(Beginning of TASK INPUT)

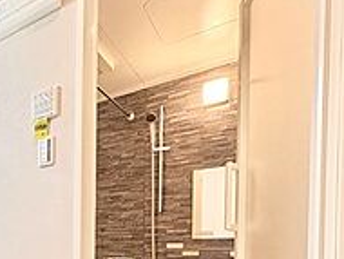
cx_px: -22
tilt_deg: -1.3
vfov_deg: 38.5
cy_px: 255
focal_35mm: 33
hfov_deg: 44.3
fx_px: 328
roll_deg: -0.2
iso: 160
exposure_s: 1/100
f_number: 2.2
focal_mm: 2.22
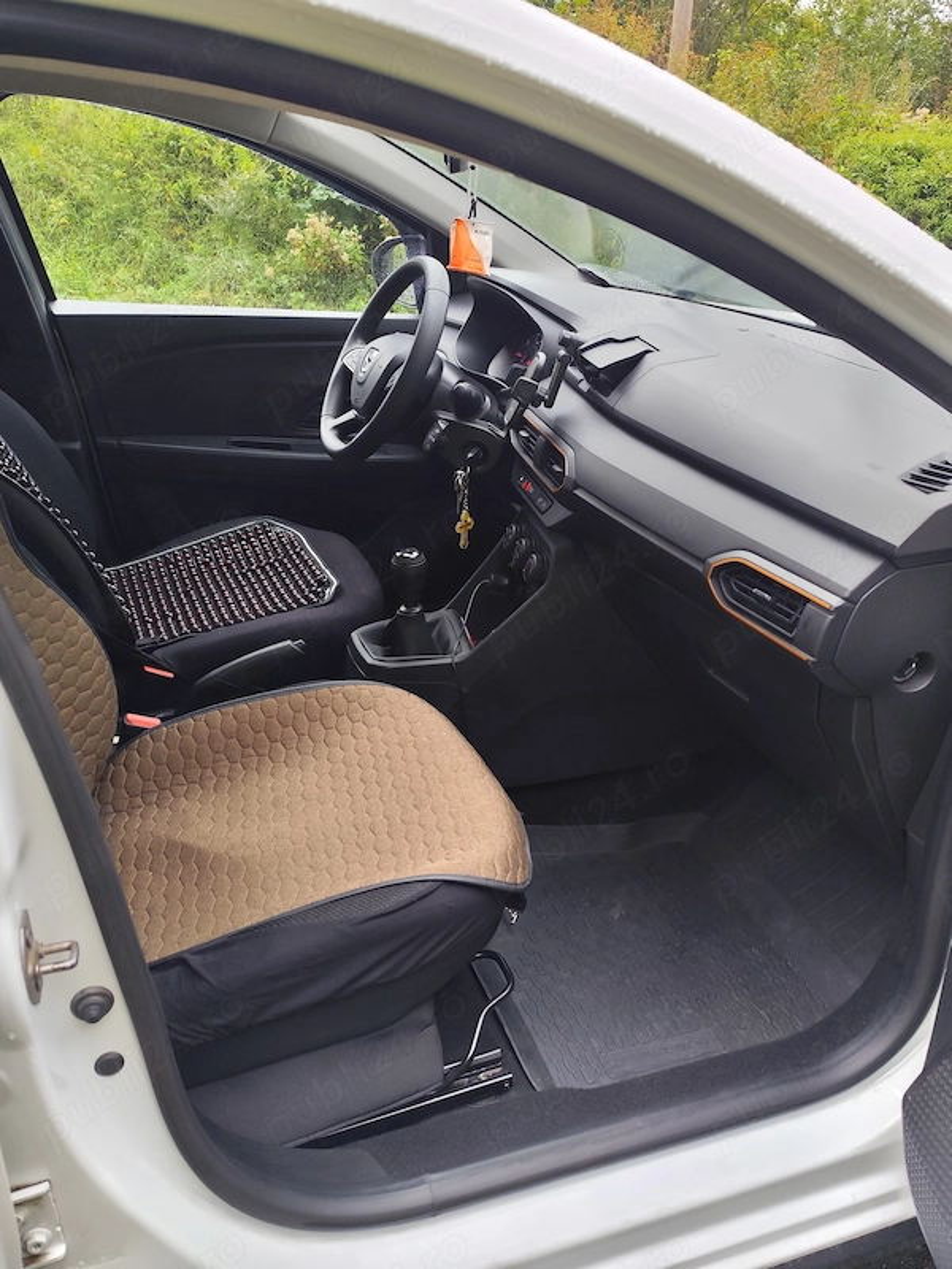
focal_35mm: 28
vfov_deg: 63.4
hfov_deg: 49.7
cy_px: 634
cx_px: 476
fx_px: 1027
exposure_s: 1/100
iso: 250
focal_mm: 6.19
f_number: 1.65
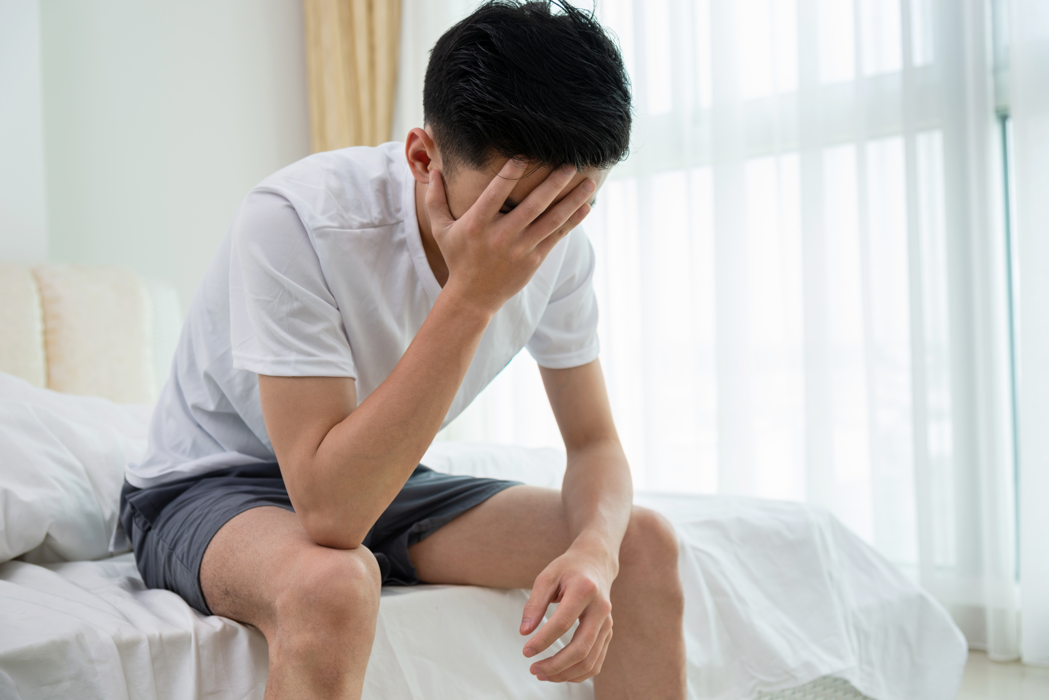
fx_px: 1399
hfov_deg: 41.1
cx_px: 524
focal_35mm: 48
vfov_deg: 28.1
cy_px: 350
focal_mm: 48
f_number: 4.5
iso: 100
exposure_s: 1/60
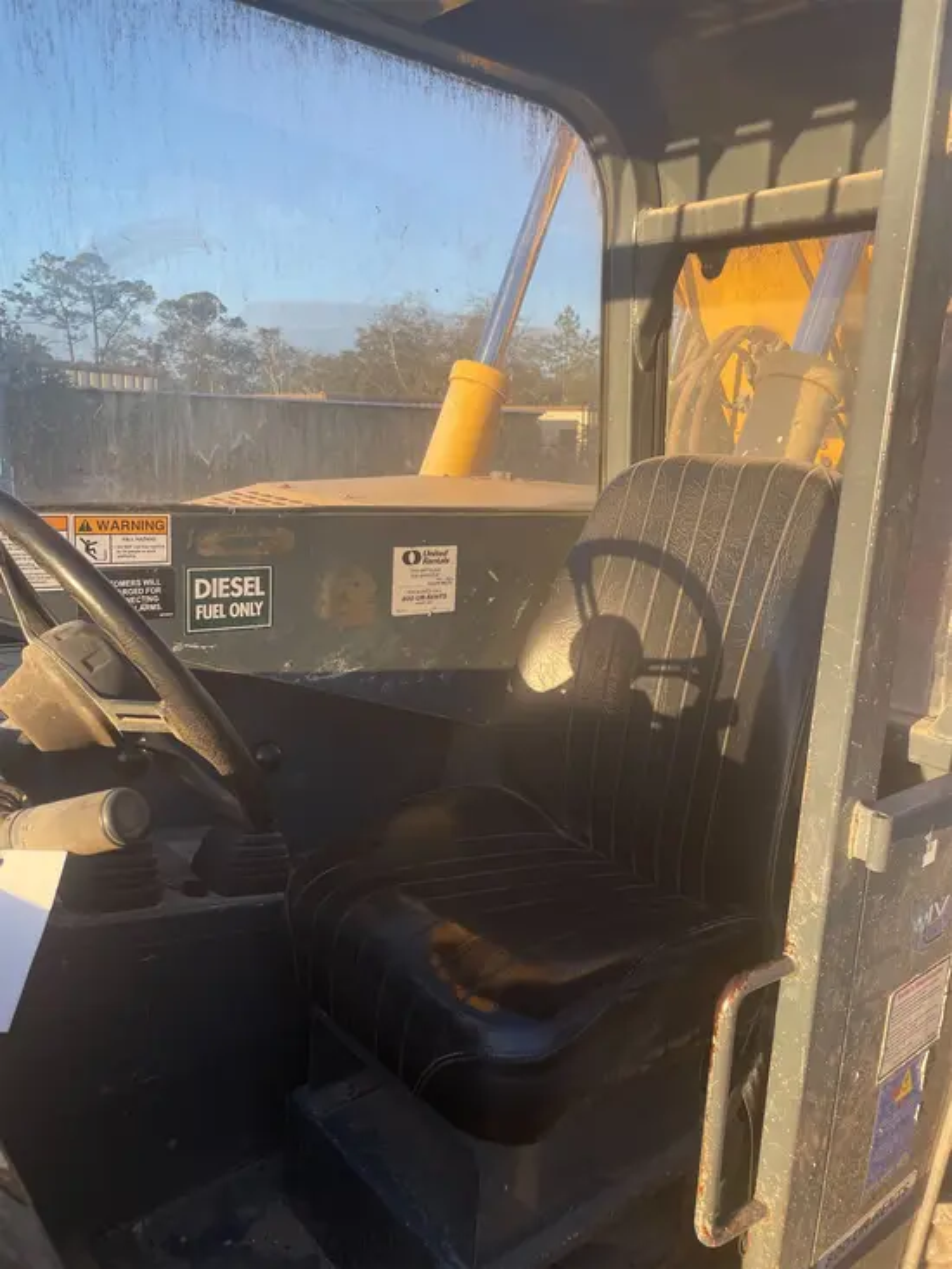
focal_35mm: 26
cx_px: 476
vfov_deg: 67.3
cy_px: 634
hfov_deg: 53.1
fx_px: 953
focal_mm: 4.2
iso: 32
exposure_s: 1/569
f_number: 1.6
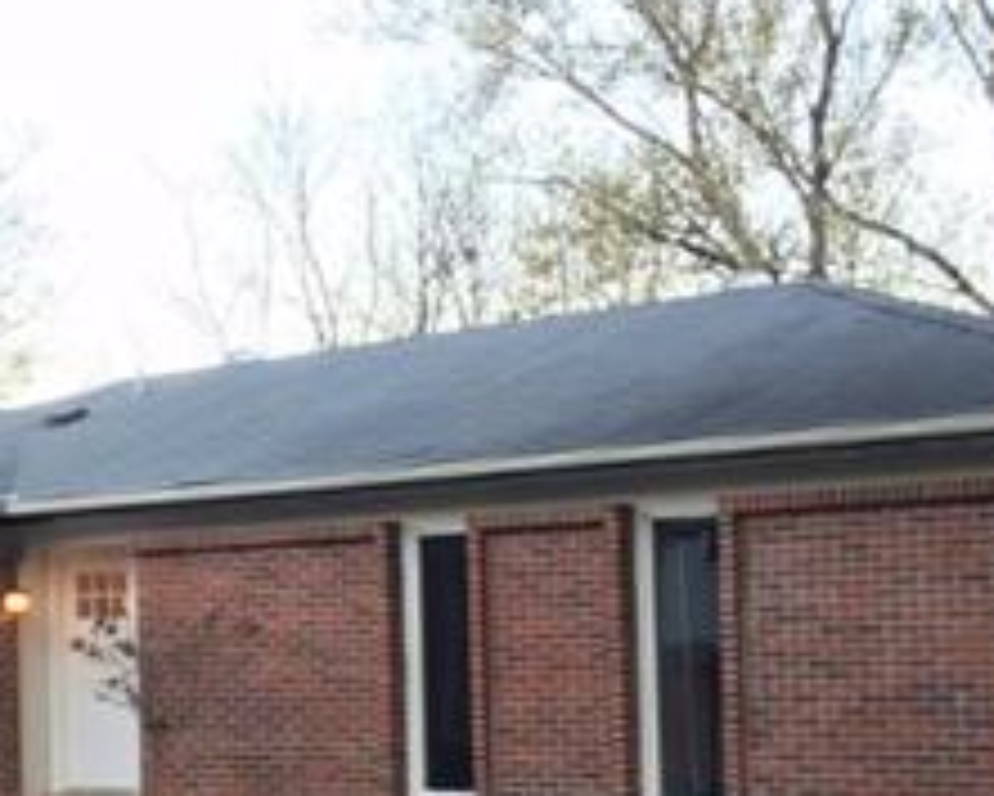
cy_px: 621
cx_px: -90
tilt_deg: +0.0
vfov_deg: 18.6
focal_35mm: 82
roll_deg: +1.0
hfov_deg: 22.1
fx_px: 2413
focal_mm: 4.15
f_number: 2.2
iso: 32
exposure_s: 1/30
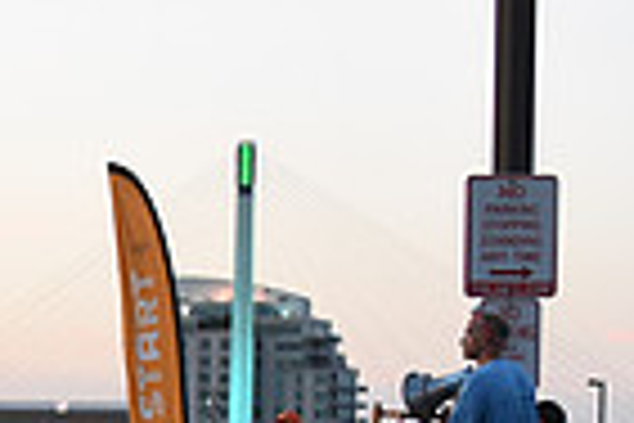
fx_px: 3628
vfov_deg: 6.5
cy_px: 794
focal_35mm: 206
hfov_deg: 9.6
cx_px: -427
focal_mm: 50
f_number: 2.8
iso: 2500
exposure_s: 1/400
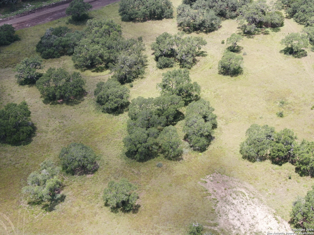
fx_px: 435
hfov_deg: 39.7
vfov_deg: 30.3
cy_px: 118
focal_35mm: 48
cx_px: 157
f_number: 3.8
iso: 100
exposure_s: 1/240
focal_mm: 8.6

(End of TASK INPUT)

Once the pictures are removed, copy the material above exactly.

YOUR RESPONSE:
cx_px: -22
tilt_deg: -1.3
vfov_deg: 38.5
cy_px: 255
focal_35mm: 33
hfov_deg: 44.3
fx_px: 328
roll_deg: -0.2
iso: 160
exposure_s: 1/100
f_number: 2.2
focal_mm: 2.22
focal_35mm: 28
vfov_deg: 63.4
hfov_deg: 49.7
cy_px: 634
cx_px: 476
fx_px: 1027
exposure_s: 1/100
iso: 250
focal_mm: 6.19
f_number: 1.65
fx_px: 1399
hfov_deg: 41.1
cx_px: 524
focal_35mm: 48
vfov_deg: 28.1
cy_px: 350
focal_mm: 48
f_number: 4.5
iso: 100
exposure_s: 1/60
focal_35mm: 26
cx_px: 476
vfov_deg: 67.3
cy_px: 634
hfov_deg: 53.1
fx_px: 953
focal_mm: 4.2
iso: 32
exposure_s: 1/569
f_number: 1.6
cy_px: 621
cx_px: -90
tilt_deg: +0.0
vfov_deg: 18.6
focal_35mm: 82
roll_deg: +1.0
hfov_deg: 22.1
fx_px: 2413
focal_mm: 4.15
f_number: 2.2
iso: 32
exposure_s: 1/30
fx_px: 3628
vfov_deg: 6.5
cy_px: 794
focal_35mm: 206
hfov_deg: 9.6
cx_px: -427
focal_mm: 50
f_number: 2.8
iso: 2500
exposure_s: 1/400
fx_px: 435
hfov_deg: 39.7
vfov_deg: 30.3
cy_px: 118
focal_35mm: 48
cx_px: 157
f_number: 3.8
iso: 100
exposure_s: 1/240
focal_mm: 8.6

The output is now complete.